> TRECHO DO TEXTO:
↓↓↓
A Villa Matarazzo

Pela rua Direita um automóvel vinha assustando muitos pedestres ainda mal acostumados com a novidade. Sim, já há alguns anos que Henrique Santos-Dumont rodava pela capital com um veículo a vapor, e vivia em atrito com a Prefeitura por conta dos mal estado das ruas e da insistência da municipalidade em cobrar uma taxa sobre o veículo.

Por conta dessa quizília, apesar de oficialmente ter trazido o primeiro automóvel a percorrer as ruas da velha Piratininga, Henrique perdeu o direito de possuir a primeira placa de registro expedida pelo governo municipal.

Pois o tal automóvel de placa número 01 não se dirigia aos Campos Elíseos ou para Higienópolis, redutos da elite cafeicultura. Ao invés disso, subia vagarosamente a rua da Consolação, chamando a atenção dos raros transeuntes, até chegar na recém inaugurada avenida Paulista.

Praticamente despovoada, ainda se assemelhava a um arrabalde de chácaras, com muitas árvores e a magnífica vista que dali se descortinava. Levantando poeira no macadame da via, o auto estaca diante do número 83, uma grande casa térrea em estilo neoclássico.

Ali morava um homem alto, de bigodes negros e luzidia calva; na varanda a esposa o aguardava, acompanhada de alguns dos treze filhos do casal.

O cidadão em questão era o comerciante e industrial Francesco Matarazzo, italiano chegado no país em 1882. Não, não havia vendido bananas numa carrocinha pelas ruas da cidade como uma das lendas criadas pelos paulistanos.

Na verdade seu primeiro destino no Brasil foi a cidade paulista de Sorocaba, onde manteve armazém na rua da Penha, humilde endereço que seria a gênese do maior império industrial da América do Sul do século XX.

Inaugurada em 8 de dezembro de 1891, a avenida Paulista atraiu imigrantes enriquecidos, como Adam Von Bullow e Francesco Matarazzo, que construiu sua residência em 1896 num imenso terreno de 12 mil metros quadrados. Quatro anos depois uma reforma aumentava o número de dormitórios e salas, além de criar uma fachada simétrica no neoclássico em voga nesse tempo. Já foi na nova residência que, em 1901, nascia Francisco, o penúltimo filho do casal e que seria o herdeiro e continuador da obra paterna.

 

Construção da Mansão Matarazzo em 1945.

 

A sauna e a piscina da mansão quando ainda funcionavam.
↑↑↑
> TRECHOS DOS DADOS:
↓↓↓
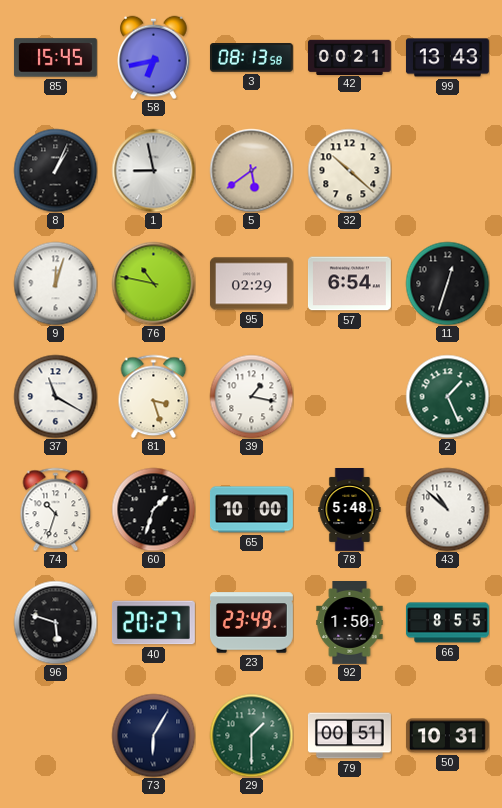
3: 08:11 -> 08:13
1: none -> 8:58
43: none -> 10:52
↑↑↑
↓↓↓
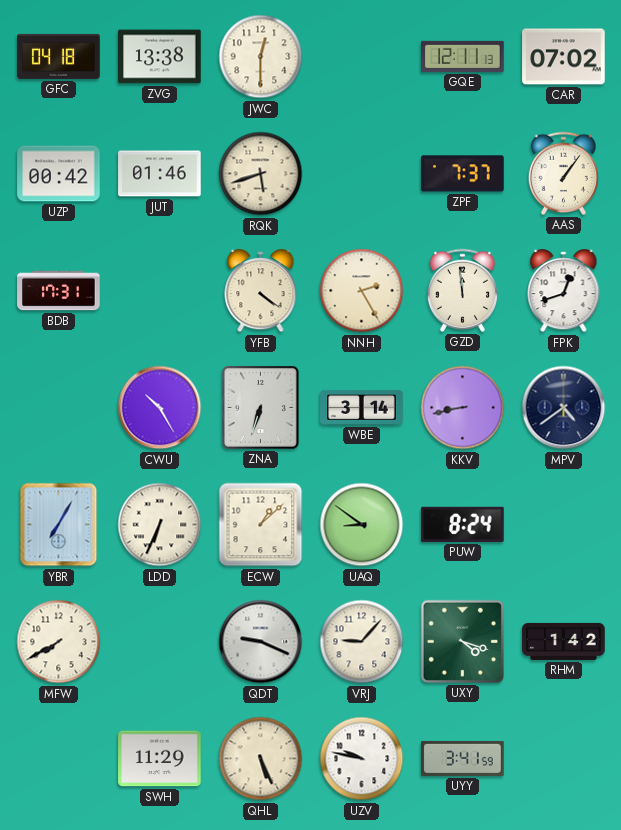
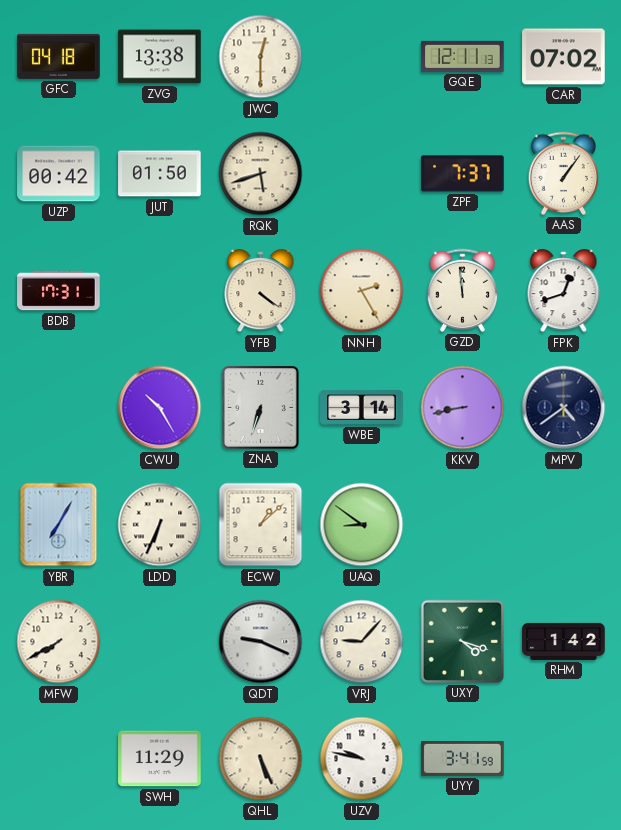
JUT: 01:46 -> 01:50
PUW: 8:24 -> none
↑↑↑
> DETALHES DA TAREFA: Dê sequência ao texto sobre a Villa Matarazzo, começando logo depois da última frase apresentada.

> RESPOSTA:
fundos da mansão Matarazzo

 

Entre os anos 20 e 30 a casa sofre outra reforma, tornando-se assobradada; A Villa Matarazzo, já emblemática na cidade pelo morador ilustre, agora ganhava ares grandiosos, com uma ares mais modernos na fachada. Nesse período Chiquinho, casado com a prima Mariângela, já era o braço direito do pai na administração dos negócios. Essa decisão do Conde causou inúmeras desavenças familiares, resultando até mesmo em disputas na justiça.

Em 10 de fevereiro de 1937 a Paulista parou no enterro do Conde. A multidão seguiu o cortejo até o mausoléu da família no cemitério da Consolação.

Conde Matarazzo
Ele é o imigrante mais famoso que se conhece, tinha 27 anos quando veio para o Brasil em 1881, acompanhado por sua esposa, Filomena, e de dois filhos. Vinha de Castellabate, na Campanha (sudoeste da Itália), onde ficaram seus irmãos. Seu pai, advogado e proprietário de terras, havia falecido quando ele era ainda adolescente. A instabilidade política da Itália, decorrente das guerras de unificação (1860-1870), havia abalado as finanças da família, o que obrigou Francisco a ingressar no comercio, logo que terminou o curso secundário.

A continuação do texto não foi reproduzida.